We should remember that impeachment is not exclusive to the president. Article II, Section 4, of the Constitution reads, “The President, Vice President and all civil Officers of the United States, shall be removed from Office on Impeachment for, and Conviction of, Treason, Bribery, or other high Crimes and Misdemeanors.”
Since the nation’s founding, there have been 19 impeachments of civil officers. Of these, 15 were federal judges (13 district court judges, one appellate court judge and one Supreme Court associate justice.)
Of the others, two were presidents, one was a cabinet secretary, and one was a U.S. senator.
Of these, 11 were acquitted by the Senate, and eight were convicted.

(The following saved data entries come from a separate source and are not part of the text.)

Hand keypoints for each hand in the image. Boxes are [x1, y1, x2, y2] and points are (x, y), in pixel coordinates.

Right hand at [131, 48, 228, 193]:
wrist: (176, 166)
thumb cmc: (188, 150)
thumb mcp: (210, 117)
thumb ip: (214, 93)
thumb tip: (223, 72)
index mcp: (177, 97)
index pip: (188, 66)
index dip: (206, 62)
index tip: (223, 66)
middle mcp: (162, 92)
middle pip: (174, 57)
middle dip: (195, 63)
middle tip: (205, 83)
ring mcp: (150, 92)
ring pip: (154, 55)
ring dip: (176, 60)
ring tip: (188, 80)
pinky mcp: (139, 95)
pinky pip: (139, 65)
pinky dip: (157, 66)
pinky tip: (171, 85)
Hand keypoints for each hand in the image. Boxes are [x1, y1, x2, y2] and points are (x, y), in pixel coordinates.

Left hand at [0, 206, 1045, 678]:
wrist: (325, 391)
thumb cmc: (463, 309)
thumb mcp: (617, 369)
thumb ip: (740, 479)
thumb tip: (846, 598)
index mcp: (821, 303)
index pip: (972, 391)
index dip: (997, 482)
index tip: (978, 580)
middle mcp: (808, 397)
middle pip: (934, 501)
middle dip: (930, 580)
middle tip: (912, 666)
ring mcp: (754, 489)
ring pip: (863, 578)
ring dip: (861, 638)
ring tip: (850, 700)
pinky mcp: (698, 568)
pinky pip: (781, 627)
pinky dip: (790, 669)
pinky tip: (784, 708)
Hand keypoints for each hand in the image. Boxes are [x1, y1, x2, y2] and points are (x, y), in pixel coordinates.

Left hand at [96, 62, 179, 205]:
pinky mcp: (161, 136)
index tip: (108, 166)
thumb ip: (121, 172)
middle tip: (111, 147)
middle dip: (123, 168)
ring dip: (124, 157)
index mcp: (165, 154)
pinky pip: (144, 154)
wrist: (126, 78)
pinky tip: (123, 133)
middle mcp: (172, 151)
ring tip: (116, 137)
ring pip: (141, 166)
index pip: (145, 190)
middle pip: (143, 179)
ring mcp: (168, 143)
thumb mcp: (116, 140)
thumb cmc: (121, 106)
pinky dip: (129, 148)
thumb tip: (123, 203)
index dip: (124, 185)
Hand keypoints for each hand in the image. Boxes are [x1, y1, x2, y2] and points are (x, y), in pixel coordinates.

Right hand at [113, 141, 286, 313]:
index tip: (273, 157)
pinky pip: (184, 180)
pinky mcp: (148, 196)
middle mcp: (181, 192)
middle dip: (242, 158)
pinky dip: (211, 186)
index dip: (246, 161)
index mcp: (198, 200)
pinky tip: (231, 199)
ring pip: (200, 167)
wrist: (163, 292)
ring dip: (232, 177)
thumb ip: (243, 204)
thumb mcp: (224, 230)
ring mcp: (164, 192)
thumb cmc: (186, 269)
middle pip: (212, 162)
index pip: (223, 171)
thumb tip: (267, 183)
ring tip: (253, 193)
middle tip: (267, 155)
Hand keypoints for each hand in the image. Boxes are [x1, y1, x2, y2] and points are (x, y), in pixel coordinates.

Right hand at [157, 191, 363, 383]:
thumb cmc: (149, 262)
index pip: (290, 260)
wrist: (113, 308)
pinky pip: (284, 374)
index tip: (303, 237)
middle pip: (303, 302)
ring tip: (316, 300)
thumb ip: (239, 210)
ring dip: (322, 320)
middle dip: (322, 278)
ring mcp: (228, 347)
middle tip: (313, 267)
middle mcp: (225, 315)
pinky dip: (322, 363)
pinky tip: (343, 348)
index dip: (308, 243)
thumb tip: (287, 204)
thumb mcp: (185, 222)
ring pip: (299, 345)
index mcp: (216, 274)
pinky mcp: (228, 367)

The president, then, is only one of literally hundreds, if not thousands, of civil officers subject to impeachment. Their inclusion is because the founders were concerned about corruption, abuse of power and interference from foreign governments — no “rights of kings.”
Of course, there have been many civil officers charged with crimes but not impeached. Since 1797, there have been 80 members of Congress indicted and convicted.
The Department of Justice has opined that a sitting president can’t be indicted.
However, on Oct. 7, Judge Victor Marrero of the Federal District Court in Manhattan wrote, “This court finds aspects of such a doctrine repugnant to the nation’s governmental structure and constitutional values.”
We’ll see how that finding holds up when it gets to the Supreme Court and whether this president or any president is, by virtue of their office, above the law.